Could you extract the classification for everything in the material below, listing kingdom, phylum, class, order, family, genus, scientific name and common name one per line, and skipping any rank that isn't given?

Supplied information:
※ ※ ※
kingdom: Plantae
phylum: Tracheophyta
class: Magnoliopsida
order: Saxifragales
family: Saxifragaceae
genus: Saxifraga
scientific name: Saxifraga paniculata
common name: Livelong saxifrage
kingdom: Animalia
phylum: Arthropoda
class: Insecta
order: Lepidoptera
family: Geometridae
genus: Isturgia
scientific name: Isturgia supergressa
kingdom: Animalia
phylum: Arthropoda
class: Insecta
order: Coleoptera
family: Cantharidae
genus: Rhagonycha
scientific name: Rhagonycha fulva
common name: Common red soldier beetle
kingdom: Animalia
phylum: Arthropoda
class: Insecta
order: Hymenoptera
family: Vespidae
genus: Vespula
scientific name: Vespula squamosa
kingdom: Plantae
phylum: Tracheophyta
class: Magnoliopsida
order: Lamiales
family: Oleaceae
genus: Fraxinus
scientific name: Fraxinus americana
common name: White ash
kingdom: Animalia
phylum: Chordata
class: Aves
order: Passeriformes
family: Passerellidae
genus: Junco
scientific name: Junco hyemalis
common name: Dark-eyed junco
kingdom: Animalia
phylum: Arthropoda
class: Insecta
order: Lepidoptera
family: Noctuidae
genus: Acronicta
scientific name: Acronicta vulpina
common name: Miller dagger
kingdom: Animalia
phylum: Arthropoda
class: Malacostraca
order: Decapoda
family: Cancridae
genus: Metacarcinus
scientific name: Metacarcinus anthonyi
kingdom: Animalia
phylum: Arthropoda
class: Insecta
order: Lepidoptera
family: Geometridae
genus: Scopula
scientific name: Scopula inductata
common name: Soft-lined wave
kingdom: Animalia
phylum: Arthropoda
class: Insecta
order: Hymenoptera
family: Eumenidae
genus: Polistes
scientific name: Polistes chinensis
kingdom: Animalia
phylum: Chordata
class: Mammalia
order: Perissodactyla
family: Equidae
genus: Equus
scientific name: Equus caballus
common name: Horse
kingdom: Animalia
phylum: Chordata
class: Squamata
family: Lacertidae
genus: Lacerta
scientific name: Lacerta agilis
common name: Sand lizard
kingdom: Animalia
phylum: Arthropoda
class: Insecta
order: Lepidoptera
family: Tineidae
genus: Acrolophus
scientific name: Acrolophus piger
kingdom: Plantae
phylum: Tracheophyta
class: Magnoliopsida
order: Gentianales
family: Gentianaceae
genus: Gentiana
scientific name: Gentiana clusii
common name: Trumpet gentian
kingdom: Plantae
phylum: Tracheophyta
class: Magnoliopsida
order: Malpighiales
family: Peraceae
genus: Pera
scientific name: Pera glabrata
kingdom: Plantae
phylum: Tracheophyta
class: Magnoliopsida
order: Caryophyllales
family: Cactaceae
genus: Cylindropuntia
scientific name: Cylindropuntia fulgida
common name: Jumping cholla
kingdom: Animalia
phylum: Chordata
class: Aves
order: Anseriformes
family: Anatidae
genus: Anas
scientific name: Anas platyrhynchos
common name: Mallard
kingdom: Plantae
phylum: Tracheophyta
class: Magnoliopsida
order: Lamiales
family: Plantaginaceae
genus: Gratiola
※ ※ ※
Answer to the task:
kingdom: Plantae
phylum: Tracheophyta
class: Magnoliopsida
order: Saxifragales
family: Saxifragaceae
genus: Saxifraga
scientific name: Saxifraga paniculata
common name: Livelong saxifrage
kingdom: Animalia
phylum: Arthropoda
class: Insecta
order: Lepidoptera
family: Geometridae
genus: Isturgia
scientific name: Isturgia supergressa
kingdom: Animalia
phylum: Arthropoda
class: Insecta
order: Coleoptera
family: Cantharidae
genus: Rhagonycha
scientific name: Rhagonycha fulva
common name: Common red soldier beetle
kingdom: Animalia
phylum: Arthropoda
class: Insecta
order: Hymenoptera
family: Vespidae
genus: Vespula
scientific name: Vespula squamosa
kingdom: Plantae
phylum: Tracheophyta
class: Magnoliopsida
order: Lamiales
family: Oleaceae
genus: Fraxinus
scientific name: Fraxinus americana
common name: White ash
kingdom: Animalia
phylum: Chordata
class: Aves
order: Passeriformes
family: Passerellidae
genus: Junco
scientific name: Junco hyemalis
common name: Dark-eyed junco
kingdom: Animalia
phylum: Arthropoda
class: Insecta
order: Lepidoptera
family: Noctuidae
genus: Acronicta
scientific name: Acronicta vulpina
common name: Miller dagger
kingdom: Animalia
phylum: Arthropoda
class: Malacostraca
order: Decapoda
family: Cancridae
genus: Metacarcinus
scientific name: Metacarcinus anthonyi
kingdom: Animalia
phylum: Arthropoda
class: Insecta
order: Lepidoptera
family: Geometridae
genus: Scopula
scientific name: Scopula inductata
common name: Soft-lined wave
kingdom: Animalia
phylum: Arthropoda
class: Insecta
order: Hymenoptera
family: Eumenidae
genus: Polistes
scientific name: Polistes chinensis
kingdom: Animalia
phylum: Chordata
class: Mammalia
order: Perissodactyla
family: Equidae
genus: Equus
scientific name: Equus caballus
common name: Horse
kingdom: Animalia
phylum: Chordata
class: Squamata
family: Lacertidae
genus: Lacerta
scientific name: Lacerta agilis
common name: Sand lizard
kingdom: Animalia
phylum: Arthropoda
class: Insecta
order: Lepidoptera
family: Tineidae
genus: Acrolophus
scientific name: Acrolophus piger
kingdom: Plantae
phylum: Tracheophyta
class: Magnoliopsida
order: Gentianales
family: Gentianaceae
genus: Gentiana
scientific name: Gentiana clusii
common name: Trumpet gentian
kingdom: Plantae
phylum: Tracheophyta
class: Magnoliopsida
order: Malpighiales
family: Peraceae
genus: Pera
scientific name: Pera glabrata
kingdom: Plantae
phylum: Tracheophyta
class: Magnoliopsida
order: Caryophyllales
family: Cactaceae
genus: Cylindropuntia
scientific name: Cylindropuntia fulgida
common name: Jumping cholla
kingdom: Animalia
phylum: Chordata
class: Aves
order: Anseriformes
family: Anatidae
genus: Anas
scientific name: Anas platyrhynchos
common name: Mallard
kingdom: Plantae
phylum: Tracheophyta
class: Magnoliopsida
order: Lamiales
family: Plantaginaceae
genus: Gratiola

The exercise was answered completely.